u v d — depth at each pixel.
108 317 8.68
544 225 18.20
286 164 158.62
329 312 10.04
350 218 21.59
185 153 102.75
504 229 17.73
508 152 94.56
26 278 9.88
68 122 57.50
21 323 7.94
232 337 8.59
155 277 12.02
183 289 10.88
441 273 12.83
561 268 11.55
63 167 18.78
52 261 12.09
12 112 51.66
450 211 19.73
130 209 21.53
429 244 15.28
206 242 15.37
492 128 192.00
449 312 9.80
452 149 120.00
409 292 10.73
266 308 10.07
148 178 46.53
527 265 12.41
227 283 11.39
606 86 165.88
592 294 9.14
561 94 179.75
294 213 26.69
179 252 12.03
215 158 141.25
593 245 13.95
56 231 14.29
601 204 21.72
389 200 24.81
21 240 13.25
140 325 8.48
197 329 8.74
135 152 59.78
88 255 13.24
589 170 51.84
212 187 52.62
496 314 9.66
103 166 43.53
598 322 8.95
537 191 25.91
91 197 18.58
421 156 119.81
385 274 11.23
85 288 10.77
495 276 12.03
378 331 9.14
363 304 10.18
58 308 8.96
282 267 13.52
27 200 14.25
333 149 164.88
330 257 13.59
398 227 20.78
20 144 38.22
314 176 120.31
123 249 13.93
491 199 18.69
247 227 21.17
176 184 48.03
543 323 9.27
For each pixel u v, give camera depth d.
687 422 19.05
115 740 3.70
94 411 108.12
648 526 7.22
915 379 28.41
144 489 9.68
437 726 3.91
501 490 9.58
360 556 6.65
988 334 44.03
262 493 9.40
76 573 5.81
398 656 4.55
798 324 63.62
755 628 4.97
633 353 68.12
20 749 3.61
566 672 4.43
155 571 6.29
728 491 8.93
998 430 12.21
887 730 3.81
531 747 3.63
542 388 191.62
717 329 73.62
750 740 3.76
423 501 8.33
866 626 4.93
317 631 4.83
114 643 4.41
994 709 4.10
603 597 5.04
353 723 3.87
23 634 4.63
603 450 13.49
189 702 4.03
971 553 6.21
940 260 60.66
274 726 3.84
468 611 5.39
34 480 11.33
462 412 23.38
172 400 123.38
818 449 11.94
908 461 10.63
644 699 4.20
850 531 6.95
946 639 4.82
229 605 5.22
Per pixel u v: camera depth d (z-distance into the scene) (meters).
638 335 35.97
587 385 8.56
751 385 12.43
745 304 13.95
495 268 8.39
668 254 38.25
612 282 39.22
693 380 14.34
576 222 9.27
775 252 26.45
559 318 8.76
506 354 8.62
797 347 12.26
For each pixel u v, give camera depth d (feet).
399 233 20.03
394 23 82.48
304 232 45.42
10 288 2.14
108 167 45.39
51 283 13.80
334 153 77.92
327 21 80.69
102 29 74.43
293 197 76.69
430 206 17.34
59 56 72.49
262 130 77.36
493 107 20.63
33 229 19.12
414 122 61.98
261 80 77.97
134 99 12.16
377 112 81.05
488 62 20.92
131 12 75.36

== ABOUT THIS TASK ==
Find the word "depth" in the material, then list each line that holds it.

== OUTPUT BELOW ==
u v d — depth at each pixel.
For each pixel u v, give camera depth d.
Per pixel u v: camera depth d (z-distance into the scene) (meters).
For each pixel u v, give camera depth d (feet).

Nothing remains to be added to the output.